Ford’s no stranger to streaming audio and music: its Sync AppLink system already connects to smartphones to play things like NPR News, iHeartRadio, Pandora, and MOG. Today’s announcement that Ford will connect to a streaming music service isn’t new, either: both MOG and Rhapsody already support voice-activated, on-demand tracks, albums, and custom radio stations. But Ford’s newest app connection is Spotify, the worldwide service hit with 20 million active users, and arguably the streaming music market’s biggest player.

This is good news for drivers of Ford vehicles with Sync AppLink, but as usual Ford’s announcement comes with a caveat: if your car is equipped with MyFord Touch (or MyLincoln Touch), you’ll be Spotify-less. AppLink is still unavailable for any MFT-equipped cars, and Ford hasn’t announced when the two tech features will finally marry. If you made the choice to buy the Focus SE (which has Sync AppLink) rather than the Titanium (which has MFT), however, the music is all yours to enjoy.

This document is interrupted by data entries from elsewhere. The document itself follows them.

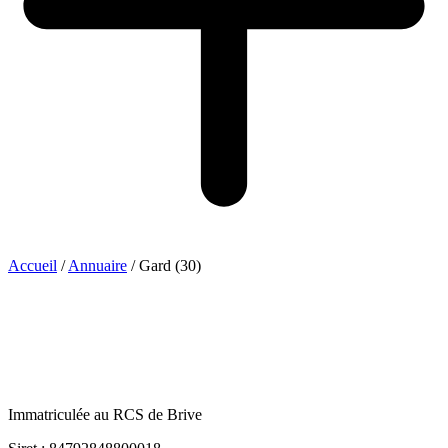
Accueil
/
Annuaire
/
Gard (30)
Immatriculée au RCS de Brive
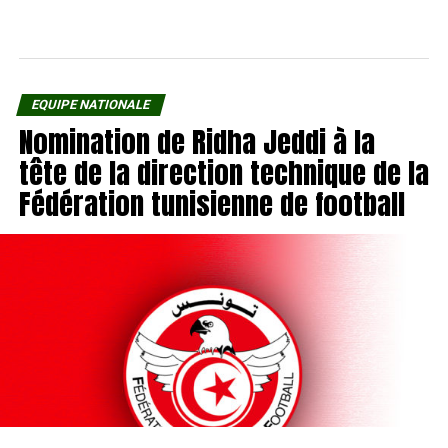
EQUIPE NATIONALE
Nomination de Ridha Jeddi à la
tête de la direction technique de la
Fédération tunisienne de football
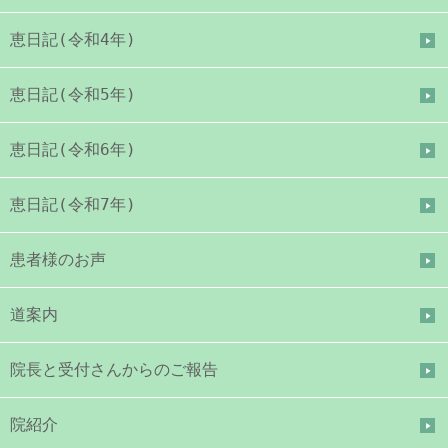
恵日記(令和4年)
恵日記(令和5年)
恵日記(令和6年)
恵日記(令和7年)
患者様のお声
道案内
院長と受付さんからのご報告
院紹介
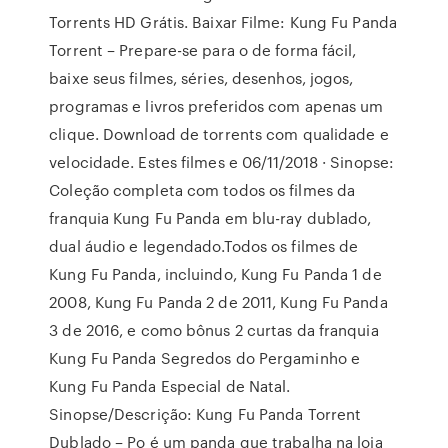
Torrents HD Grátis. Baixar Filme: Kung Fu Panda
Torrent – Prepare-se para o de forma fácil,
baixe seus filmes, séries, desenhos, jogos,
programas e livros preferidos com apenas um
clique. Download de torrents com qualidade e
velocidade. Estes filmes e 06/11/2018 · Sinopse:
Coleção completa com todos os filmes da
franquia Kung Fu Panda em blu-ray dublado,
dual áudio e legendado.Todos os filmes de
Kung Fu Panda, incluindo, Kung Fu Panda 1 de
2008, Kung Fu Panda 2 de 2011, Kung Fu Panda
3 de 2016, e como bônus 2 curtas da franquia
Kung Fu Panda Segredos do Pergaminho e
Kung Fu Panda Especial de Natal.
Sinopse/Descrição: Kung Fu Panda Torrent
Dublado – Po é um panda que trabalha na loja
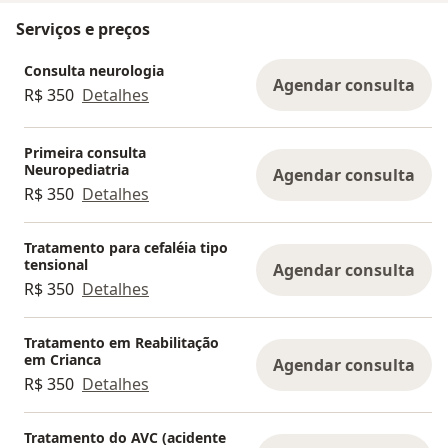
Serviços e preços
Consulta neurologia
Agendar consulta
R$ 350
Detalhes
Primeira consulta
Neuropediatria
Agendar consulta
R$ 350
Detalhes
Tratamento para cefaléia tipo
tensional
Agendar consulta
R$ 350
Detalhes
Tratamento em Reabilitação
em Crianca
Agendar consulta
R$ 350
Detalhes
Tratamento do AVC (acidente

Across town, General Motors is getting ready to make a big technological leap: it just announced that it has partnered with AT&T to provide 4G LTE service for its customers. That LTE connectivity, by the way, will be packaged in many 2015-model-year Chevrolets, Buicks, GMCs, and Cadillacs.

It appears that GM’s going to use those connections just like every other manufacturer: by turning its cars into rolling WiFi hotspots. But from there the possibilities are endless—GM could create a streaming audio/video service that uses its back-seat entertainment systems, or upgrade its OnStar service to provide faster/more features.

It’s a curious move for GM: while we’ve already seen OEMs packaging high-speed internet connections in its cars (Audi Connect, Chrysler Uconnect, et cetera), GM is now the first American manufacturer to go to 4G LTE service, which is considerably quicker than 3G. It’s also an about-face for the company: all GM vehicles sold today come with CDMA cellular connections and Verizon Wireless service, in order to connect with the manufacturer’s OnStar telematics/concierge service.

General Motors acknowledges that there will be some overlap between the networks and technologies, but says that it’ll uphold its commitments to Verizon Wireless (and current OnStar customers) into the future. But cars equipped with the “tenth-generation OnStar platform,” which bows next year, will use AT&T exclusively. That includes 4G LTE connectivity where available, but the OnStar system can also use the older 3G or EDGE (2G) networks to make a connection.

Spotify integration will reach users “soon,” according to Ford (expect it in the next month or so), while GM’s new high-speed connections will reach its cars some time next summer or fall when the automaker releases its 2015-model-year cars.